THE HYPOTHESIS OF SUBSIDENCE IS BEING RAISED.
Meanwhile, the wreck and keel are recovered: detailed photos of the boat begin to circulate on the web (the first to operate an in-depth report is a journalist from Yacht Russia magazine, who was interested because the owner was Russian) and rumors that the accident may have been caused by structural failure. As if to say: even Oyster, the shipyard that has always made quality construction its trademark, can make mistakes.
THE SKIPPER’S VERSION
In one forum, skipper Cannoni also speaks: he does so with a point-by-point analysis, where he begins by clarifying that he followed the construction of the hull in the shipyard from April to July 2014 (in this regard, he denies that the boat was extended in length) and that he sailed at least 10,000 miles on it. On board at the time of the accident, he was together with his colleague Dafne Mele (with them, we learn, three other non-professional members, an Italian and two Russians): “We sank on a sunny day, with 18 knots of real wind and 1.3 meters of wave, while we were sailing with the foresail and mainsail at 80 percent,” Cannoni says.

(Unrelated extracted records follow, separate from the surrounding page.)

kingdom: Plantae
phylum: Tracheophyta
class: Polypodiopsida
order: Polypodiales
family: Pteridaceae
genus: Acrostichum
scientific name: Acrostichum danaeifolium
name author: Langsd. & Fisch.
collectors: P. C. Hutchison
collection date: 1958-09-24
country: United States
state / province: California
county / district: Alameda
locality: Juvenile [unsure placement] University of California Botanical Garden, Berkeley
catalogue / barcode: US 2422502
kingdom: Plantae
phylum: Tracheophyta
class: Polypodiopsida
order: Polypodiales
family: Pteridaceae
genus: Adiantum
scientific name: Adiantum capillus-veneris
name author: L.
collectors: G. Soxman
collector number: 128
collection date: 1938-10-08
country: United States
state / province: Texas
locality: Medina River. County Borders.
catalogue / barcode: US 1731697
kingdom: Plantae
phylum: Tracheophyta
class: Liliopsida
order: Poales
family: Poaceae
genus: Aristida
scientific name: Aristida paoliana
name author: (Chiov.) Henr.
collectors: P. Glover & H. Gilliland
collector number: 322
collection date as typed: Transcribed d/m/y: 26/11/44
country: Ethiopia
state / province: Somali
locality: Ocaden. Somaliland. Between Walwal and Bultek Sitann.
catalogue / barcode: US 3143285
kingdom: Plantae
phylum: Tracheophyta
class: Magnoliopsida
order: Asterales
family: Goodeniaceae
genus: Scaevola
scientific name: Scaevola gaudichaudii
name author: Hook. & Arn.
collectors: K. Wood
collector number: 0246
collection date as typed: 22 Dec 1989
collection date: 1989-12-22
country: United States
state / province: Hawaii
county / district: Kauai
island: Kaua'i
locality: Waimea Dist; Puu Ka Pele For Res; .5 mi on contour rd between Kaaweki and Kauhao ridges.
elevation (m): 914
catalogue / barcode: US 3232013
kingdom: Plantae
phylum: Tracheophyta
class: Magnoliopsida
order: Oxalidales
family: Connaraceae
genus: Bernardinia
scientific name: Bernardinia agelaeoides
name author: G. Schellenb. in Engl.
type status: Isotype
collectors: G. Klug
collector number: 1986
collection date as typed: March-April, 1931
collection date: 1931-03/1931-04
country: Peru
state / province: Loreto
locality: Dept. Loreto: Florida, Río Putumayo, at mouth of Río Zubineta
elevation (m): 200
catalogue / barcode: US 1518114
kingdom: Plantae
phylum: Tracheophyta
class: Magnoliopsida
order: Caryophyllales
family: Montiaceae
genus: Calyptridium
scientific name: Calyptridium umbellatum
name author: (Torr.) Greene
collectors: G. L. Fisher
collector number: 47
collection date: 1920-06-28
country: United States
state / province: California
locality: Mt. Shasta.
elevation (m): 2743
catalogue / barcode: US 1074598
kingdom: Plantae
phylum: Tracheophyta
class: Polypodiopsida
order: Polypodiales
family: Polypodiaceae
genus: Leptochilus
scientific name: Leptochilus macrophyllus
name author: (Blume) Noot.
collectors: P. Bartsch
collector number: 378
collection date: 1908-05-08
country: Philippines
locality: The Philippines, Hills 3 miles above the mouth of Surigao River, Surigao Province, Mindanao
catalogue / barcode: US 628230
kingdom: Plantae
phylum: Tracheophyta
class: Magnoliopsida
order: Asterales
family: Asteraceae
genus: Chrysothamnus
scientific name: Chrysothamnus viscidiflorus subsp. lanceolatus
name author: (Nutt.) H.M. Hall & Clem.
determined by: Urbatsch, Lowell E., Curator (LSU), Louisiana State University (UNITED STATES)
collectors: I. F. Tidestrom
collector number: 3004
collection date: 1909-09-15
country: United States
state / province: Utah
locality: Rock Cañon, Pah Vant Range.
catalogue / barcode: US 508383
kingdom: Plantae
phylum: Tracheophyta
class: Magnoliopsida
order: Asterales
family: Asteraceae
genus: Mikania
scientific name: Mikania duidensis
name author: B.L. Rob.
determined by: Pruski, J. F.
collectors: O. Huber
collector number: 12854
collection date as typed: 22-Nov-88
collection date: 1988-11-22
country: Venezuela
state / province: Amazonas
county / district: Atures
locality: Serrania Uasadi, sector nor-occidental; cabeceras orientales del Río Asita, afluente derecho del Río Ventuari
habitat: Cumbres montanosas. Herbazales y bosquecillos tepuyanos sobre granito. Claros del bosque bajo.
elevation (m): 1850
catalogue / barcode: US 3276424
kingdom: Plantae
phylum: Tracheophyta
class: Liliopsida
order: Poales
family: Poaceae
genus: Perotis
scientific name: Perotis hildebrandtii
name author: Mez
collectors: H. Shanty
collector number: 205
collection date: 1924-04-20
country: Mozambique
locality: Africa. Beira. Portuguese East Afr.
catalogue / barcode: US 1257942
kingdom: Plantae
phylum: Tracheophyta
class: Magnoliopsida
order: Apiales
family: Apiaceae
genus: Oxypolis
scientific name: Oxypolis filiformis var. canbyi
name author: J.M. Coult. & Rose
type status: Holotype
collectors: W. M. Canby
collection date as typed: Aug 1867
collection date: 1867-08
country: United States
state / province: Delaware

Then he gets schematic: “2:07 p.m.: loud noise with hull vibration. 2:07 p.m. 15 seconds: major flooding of the engine room. 14.07 and 30 seconds: water on service batteries, all systems KO. 2:07 p.m. 45 seconds: I go out on deck, the crew prepares the emergency bilge pump, raft and grab bags, rolls the foresail and sends the may-day via Standard-C and VHF. 2:13 p.m.: the keel comes off completely, the boat capsizes, at which time I was in the deckhouse in front of the chart table to send the may-day, with the water at dock level. A fishing boat ‘caught’ us after a few hours.”. Reconstruction would show possible structural failure, possibly caused by suboptimal lamination. According to Yacht Russia’s analysis, the boat’s design was varied in construction to incorporate a stern garage, without modifying the keel to accommodate Polina Star III’s new center of gravity, instead adding a ton of ballast at the bow.
THE POSITION OF OYSTER
Meanwhile, Oyster relied on an independent team of experts to figure out how the accident could have happened. The analysis of the other Oyster 825s (not the Polina Star III), the shipyard notes, “revealed a possible weakness in the construction process of the internal structure.” These hulls were immediately reinforced, and this process, which had never been used before, was abandoned. “But we do not know at the moment,” the site adds, “whether this weakness is the cause of the accident that occurred to Polina III, because the structure was damaged during recovery operations.”